PROMPT: Go to the line holding "derecho laboral" in the entries below and write out exactly every line down to and including the line holding "prestaciones".

+===+

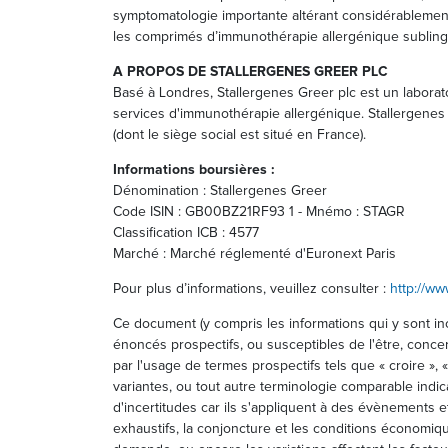
symptomatologie importante altérant considérablement l
les comprimés d’immunothérapie allergénique sublingual
A PROPOS DE STALLERGENES GREER PLC
Basé à Londres, Stallergenes Greer plc est un laboratoi
services d'immunothérapie allergénique. Stallergenes G
(dont le siège social est situé en France).
Informations boursières :
Dénomination : Stallergenes Greer
Code ISIN : GB00BZ21RF93 1 - Mnémo : STAGR
Classification ICB : 4577
Marché : Marché réglementé d'Euronext Paris
Pour plus d’informations, veuillez consulter :
http://ww
Ce document (y compris les informations qui y sont inc
énoncés prospectifs, ou susceptibles de l'être, concern
par l'usage de termes prospectifs tels que « croire », « 
variantes, ou tout autre terminologie comparable ind
d'incertitudes car ils s'appliquent à des évènements e
exhaustifs, la conjoncture et les conditions économiqu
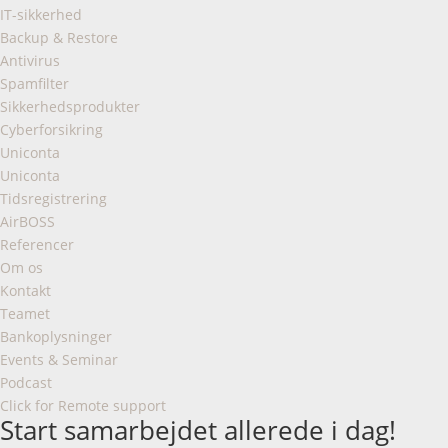
IT-sikkerhed
Backup & Restore
Antivirus
Spamfilter
Sikkerhedsprodukter
Cyberforsikring
Uniconta
Uniconta
Tidsregistrering
AirBOSS
Referencer
Om os
Kontakt
Teamet
Bankoplysninger
Events & Seminar
Podcast
Click for Remote support
Start samarbejdet allerede i dag!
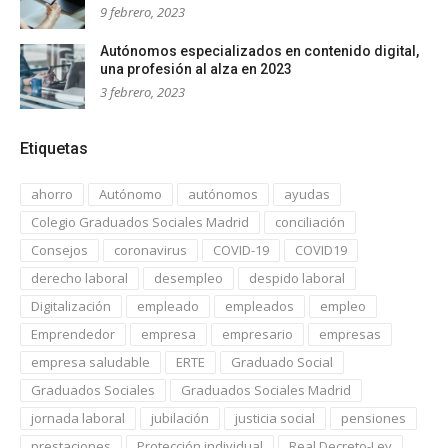
9 febrero, 2023
Autónomos especializados en contenido digital,
una profesión al alza en 2023
3 febrero, 2023
Etiquetas
ahorro
Autónomo
autónomos
ayudas
Colegio Graduados Sociales Madrid
conciliación
Consejos
coronavirus
COVID-19
COVID19
derecho laboral
desempleo
despido laboral
Digitalización
empleado
empleados
empleo
Emprendedor
empresa
empresario
empresas
empresa saludable
ERTE
Graduado Social
Graduados Sociales
Graduados Sociales Madrid
jornada laboral
jubilación
justicia social
pensiones
prestaciones
Protección individual
Real Decreto-Ley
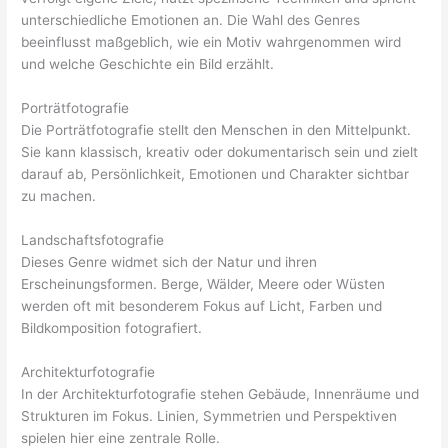
unterschiedliche Emotionen an. Die Wahl des Genres
beeinflusst maßgeblich, wie ein Motiv wahrgenommen wird
und welche Geschichte ein Bild erzählt.
Porträtfotografie
Die Porträtfotografie stellt den Menschen in den Mittelpunkt.
Sie kann klassisch, kreativ oder dokumentarisch sein und zielt
darauf ab, Persönlichkeit, Emotionen und Charakter sichtbar
zu machen.
Landschaftsfotografie
Dieses Genre widmet sich der Natur und ihren
Erscheinungsformen. Berge, Wälder, Meere oder Wüsten
werden oft mit besonderem Fokus auf Licht, Farben und
Bildkomposition fotografiert.
Architekturfotografie
In der Architekturfotografie stehen Gebäude, Innenräume und
Strukturen im Fokus. Linien, Symmetrien und Perspektiven
spielen hier eine zentrale Rolle.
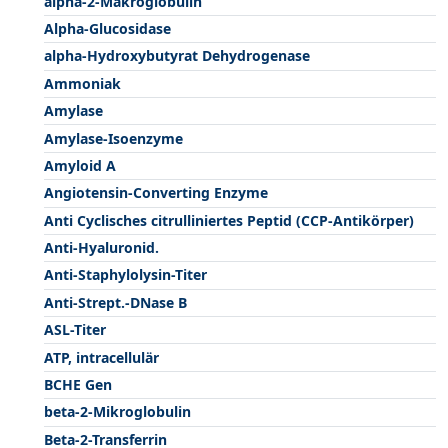
alpha-2-Makroglobulin
Alpha-Glucosidase
alpha-Hydroxybutyrat Dehydrogenase
Ammoniak
Amylase
Amylase-Isoenzyme
Amyloid A
Angiotensin-Converting Enzyme
Anti Cyclisches citrulliniertes Peptid (CCP-Antikörper)
Anti-Hyaluronid.
Anti-Staphylolysin-Titer
Anti-Strept.-DNase B
ASL-Titer
ATP, intracellulär
BCHE Gen
beta-2-Mikroglobulin
Beta-2-Transferrin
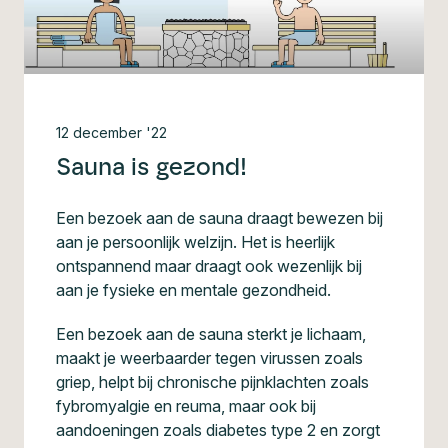
12 december '22
Sauna is gezond!
Een bezoek aan de sauna draagt bewezen bij
aan je persoonlijk welzijn. Het is heerlijk
ontspannend maar draagt ook wezenlijk bij
aan je fysieke en mentale gezondheid.
Een bezoek aan de sauna sterkt je lichaam,
maakt je weerbaarder tegen virussen zoals
griep, helpt bij chronische pijnklachten zoals
fybromyalgie en reuma, maar ook bij
aandoeningen zoals diabetes type 2 en zorgt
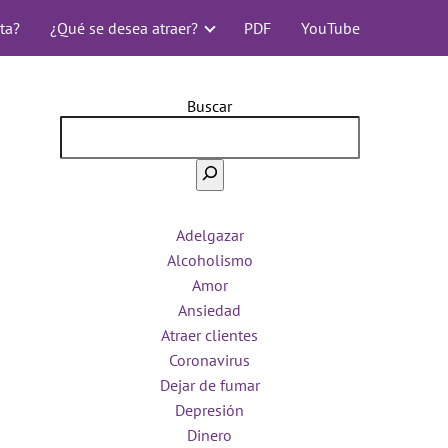
ta?
¿Qué se desea atraer?
PDF
YouTube
Buscar
Adelgazar
Alcoholismo
Amor
Ansiedad
Atraer clientes
Coronavirus
Dejar de fumar
Depresión
Dinero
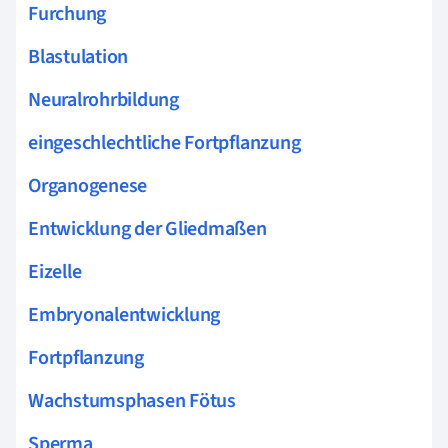
Furchung
Blastulation
Neuralrohrbildung
eingeschlechtliche Fortpflanzung
Organogenese
Entwicklung der Gliedmaßen
Eizelle
Embryonalentwicklung
Fortpflanzung
Wachstumsphasen Fötus
Sperma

+===+

PROBLEM SOLUTION:
derecho laboral
desempleo
despido laboral
Digitalización
empleado
empleados
empleo
Emprendedor
empresa
empresario
empresas
empresa saludable
ERTE
Graduado Social
Graduados Sociales
Graduados Sociales Madrid
jornada laboral
jubilación
justicia social
pensiones
prestaciones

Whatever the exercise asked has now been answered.